**Work order**
Copy out the records word for word, starting at the very first line and ending with the line that contains "tu es de facto en train de", including both of those lines.

**Records shown**
════════════════
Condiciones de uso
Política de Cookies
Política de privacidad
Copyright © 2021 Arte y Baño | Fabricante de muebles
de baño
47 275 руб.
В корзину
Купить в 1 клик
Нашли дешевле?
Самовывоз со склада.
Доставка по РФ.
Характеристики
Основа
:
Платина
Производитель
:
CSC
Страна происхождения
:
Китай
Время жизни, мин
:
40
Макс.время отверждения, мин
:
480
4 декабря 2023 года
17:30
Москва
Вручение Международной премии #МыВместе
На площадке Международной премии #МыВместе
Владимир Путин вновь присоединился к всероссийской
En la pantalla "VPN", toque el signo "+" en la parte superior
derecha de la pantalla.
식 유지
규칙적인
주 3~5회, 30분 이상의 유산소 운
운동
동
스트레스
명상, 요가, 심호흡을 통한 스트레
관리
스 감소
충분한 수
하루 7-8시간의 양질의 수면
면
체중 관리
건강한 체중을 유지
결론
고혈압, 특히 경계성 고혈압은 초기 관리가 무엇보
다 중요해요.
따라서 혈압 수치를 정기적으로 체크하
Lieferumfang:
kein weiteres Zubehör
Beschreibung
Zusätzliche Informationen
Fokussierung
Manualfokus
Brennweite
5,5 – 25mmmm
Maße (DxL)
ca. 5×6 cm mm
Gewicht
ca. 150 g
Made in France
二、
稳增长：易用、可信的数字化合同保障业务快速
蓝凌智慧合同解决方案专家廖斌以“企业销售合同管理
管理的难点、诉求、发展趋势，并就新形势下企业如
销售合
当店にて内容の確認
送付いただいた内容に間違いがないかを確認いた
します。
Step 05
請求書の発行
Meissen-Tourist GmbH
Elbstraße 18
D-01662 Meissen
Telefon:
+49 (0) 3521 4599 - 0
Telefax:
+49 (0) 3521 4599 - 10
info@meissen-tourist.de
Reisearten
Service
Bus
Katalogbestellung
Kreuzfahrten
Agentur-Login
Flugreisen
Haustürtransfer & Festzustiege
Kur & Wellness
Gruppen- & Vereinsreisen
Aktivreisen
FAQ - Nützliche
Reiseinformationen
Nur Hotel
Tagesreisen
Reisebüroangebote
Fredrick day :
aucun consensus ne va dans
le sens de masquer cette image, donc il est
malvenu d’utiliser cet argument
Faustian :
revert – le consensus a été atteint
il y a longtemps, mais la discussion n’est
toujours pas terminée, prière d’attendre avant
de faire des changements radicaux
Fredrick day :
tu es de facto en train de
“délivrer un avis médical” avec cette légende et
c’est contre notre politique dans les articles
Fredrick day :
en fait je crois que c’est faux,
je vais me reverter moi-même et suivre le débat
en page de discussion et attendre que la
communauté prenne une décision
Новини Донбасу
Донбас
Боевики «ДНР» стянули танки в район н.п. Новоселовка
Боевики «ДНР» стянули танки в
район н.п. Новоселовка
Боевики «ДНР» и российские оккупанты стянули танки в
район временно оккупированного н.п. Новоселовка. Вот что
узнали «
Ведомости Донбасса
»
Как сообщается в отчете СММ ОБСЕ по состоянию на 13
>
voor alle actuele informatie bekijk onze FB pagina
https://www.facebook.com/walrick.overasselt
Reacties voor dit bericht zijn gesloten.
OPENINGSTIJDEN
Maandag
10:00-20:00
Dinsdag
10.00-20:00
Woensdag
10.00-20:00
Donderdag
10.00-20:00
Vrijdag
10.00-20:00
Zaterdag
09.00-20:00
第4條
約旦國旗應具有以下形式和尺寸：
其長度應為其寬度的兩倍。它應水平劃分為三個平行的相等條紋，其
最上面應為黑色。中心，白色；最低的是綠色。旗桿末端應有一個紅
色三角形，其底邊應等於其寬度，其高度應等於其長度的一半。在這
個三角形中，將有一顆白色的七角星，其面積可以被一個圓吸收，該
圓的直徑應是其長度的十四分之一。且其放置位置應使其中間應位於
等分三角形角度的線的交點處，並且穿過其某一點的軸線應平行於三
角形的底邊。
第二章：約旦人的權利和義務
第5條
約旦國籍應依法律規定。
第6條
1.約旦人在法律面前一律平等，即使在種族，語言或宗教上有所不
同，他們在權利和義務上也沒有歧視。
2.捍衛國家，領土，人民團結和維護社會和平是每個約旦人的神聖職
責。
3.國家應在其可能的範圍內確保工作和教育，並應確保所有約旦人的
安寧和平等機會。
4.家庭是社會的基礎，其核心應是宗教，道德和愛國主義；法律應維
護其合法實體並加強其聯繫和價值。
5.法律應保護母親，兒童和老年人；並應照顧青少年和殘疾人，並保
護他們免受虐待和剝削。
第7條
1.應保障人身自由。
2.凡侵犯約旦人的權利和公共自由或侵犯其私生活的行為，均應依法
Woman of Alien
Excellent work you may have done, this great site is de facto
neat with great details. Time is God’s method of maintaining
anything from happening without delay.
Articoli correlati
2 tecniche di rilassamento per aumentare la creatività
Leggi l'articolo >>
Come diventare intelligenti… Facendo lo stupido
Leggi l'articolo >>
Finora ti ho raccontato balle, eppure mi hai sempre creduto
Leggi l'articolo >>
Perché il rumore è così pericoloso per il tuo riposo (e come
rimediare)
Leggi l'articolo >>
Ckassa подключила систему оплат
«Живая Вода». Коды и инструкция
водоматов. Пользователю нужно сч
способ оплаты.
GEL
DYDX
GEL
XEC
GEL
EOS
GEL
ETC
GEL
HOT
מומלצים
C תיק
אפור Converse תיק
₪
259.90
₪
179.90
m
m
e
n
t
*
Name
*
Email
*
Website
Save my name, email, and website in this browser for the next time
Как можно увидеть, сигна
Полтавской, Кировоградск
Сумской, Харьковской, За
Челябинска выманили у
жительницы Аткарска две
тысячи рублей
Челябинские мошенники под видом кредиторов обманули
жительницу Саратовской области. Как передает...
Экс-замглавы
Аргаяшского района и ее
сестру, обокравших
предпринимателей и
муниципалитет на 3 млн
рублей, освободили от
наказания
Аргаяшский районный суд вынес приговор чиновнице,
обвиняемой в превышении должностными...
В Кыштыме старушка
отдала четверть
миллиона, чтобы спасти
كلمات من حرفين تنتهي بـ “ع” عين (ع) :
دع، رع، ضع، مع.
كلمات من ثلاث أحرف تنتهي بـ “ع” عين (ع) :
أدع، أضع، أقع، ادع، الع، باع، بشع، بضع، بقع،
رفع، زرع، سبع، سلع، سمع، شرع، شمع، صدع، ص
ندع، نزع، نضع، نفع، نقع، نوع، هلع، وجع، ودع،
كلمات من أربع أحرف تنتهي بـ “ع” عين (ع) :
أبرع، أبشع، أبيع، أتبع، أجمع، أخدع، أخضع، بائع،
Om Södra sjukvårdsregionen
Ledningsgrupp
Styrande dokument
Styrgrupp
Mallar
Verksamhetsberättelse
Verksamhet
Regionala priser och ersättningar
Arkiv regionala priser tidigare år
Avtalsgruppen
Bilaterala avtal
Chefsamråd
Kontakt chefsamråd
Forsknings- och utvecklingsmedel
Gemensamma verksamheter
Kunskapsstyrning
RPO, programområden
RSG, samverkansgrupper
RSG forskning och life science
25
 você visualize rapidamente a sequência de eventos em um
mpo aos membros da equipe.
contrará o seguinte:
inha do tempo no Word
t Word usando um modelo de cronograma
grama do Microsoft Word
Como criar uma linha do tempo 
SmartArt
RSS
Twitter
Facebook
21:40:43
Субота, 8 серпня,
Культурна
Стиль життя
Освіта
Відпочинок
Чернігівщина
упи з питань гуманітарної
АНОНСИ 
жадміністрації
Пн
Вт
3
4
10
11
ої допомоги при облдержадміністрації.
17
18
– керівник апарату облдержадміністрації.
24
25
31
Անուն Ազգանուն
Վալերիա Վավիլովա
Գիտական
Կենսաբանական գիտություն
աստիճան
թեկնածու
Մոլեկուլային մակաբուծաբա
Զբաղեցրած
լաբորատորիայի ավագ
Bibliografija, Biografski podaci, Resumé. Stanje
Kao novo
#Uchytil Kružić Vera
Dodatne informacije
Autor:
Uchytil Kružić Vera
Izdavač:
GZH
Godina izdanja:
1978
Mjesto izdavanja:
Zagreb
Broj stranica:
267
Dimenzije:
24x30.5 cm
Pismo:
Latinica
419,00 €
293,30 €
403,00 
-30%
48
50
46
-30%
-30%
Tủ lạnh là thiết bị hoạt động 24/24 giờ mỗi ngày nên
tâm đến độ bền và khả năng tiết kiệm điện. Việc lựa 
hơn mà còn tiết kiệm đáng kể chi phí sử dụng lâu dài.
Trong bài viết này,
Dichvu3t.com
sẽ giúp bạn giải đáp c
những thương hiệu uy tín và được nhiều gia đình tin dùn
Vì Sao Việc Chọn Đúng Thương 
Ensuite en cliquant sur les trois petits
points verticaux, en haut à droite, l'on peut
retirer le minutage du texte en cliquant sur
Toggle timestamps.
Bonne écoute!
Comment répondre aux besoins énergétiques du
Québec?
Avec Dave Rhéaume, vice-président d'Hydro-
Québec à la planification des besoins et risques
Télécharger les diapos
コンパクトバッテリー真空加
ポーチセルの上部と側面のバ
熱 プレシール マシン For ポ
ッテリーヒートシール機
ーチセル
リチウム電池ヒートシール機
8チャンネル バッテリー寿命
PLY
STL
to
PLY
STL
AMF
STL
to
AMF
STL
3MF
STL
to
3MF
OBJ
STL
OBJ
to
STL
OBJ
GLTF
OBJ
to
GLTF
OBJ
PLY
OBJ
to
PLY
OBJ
════════════════
**Task response**
Condiciones de uso
Política de Cookies
Política de privacidad
Copyright © 2021 Arte y Baño | Fabricante de muebles
de baño
47 275 руб.
В корзину
Купить в 1 клик
Нашли дешевле?
Самовывоз со склада.
Доставка по РФ.
Характеристики
Основа
:
Платина
Производитель
:
CSC
Страна происхождения
:
Китай
Время жизни, мин
:
40
Макс.время отверждения, мин
:
480
4 декабря 2023 года
17:30
Москва
Вручение Международной премии #МыВместе
На площадке Международной премии #МыВместе
Владимир Путин вновь присоединился к всероссийской
En la pantalla "VPN", toque el signo "+" en la parte superior
derecha de la pantalla.
식 유지
규칙적인
주 3~5회, 30분 이상의 유산소 운
운동
동
스트레스
명상, 요가, 심호흡을 통한 스트레
관리
스 감소
충분한 수
하루 7-8시간의 양질의 수면
면
체중 관리
건강한 체중을 유지
결론
고혈압, 특히 경계성 고혈압은 초기 관리가 무엇보
다 중요해요.
따라서 혈압 수치를 정기적으로 체크하
Lieferumfang:
kein weiteres Zubehör
Beschreibung
Zusätzliche Informationen
Fokussierung
Manualfokus
Brennweite
5,5 – 25mmmm
Maße (DxL)
ca. 5×6 cm mm
Gewicht
ca. 150 g
Made in France
二、
稳增长：易用、可信的数字化合同保障业务快速
蓝凌智慧合同解决方案专家廖斌以“企业销售合同管理
管理的难点、诉求、发展趋势，并就新形势下企业如
销售合
当店にて内容の確認
送付いただいた内容に間違いがないかを確認いた
します。
Step 05
請求書の発行
Meissen-Tourist GmbH
Elbstraße 18
D-01662 Meissen
Telefon:
+49 (0) 3521 4599 - 0
Telefax:
+49 (0) 3521 4599 - 10
info@meissen-tourist.de
Reisearten
Service
Bus
Katalogbestellung
Kreuzfahrten
Agentur-Login
Flugreisen
Haustürtransfer & Festzustiege
Kur & Wellness
Gruppen- & Vereinsreisen
Aktivreisen
FAQ - Nützliche
Reiseinformationen
Nur Hotel
Tagesreisen
Reisebüroangebote
Fredrick day :
aucun consensus ne va dans
le sens de masquer cette image, donc il est
malvenu d’utiliser cet argument
Faustian :
revert – le consensus a été atteint
il y a longtemps, mais la discussion n’est
toujours pas terminée, prière d’attendre avant
de faire des changements radicaux
Fredrick day :
tu es de facto en train de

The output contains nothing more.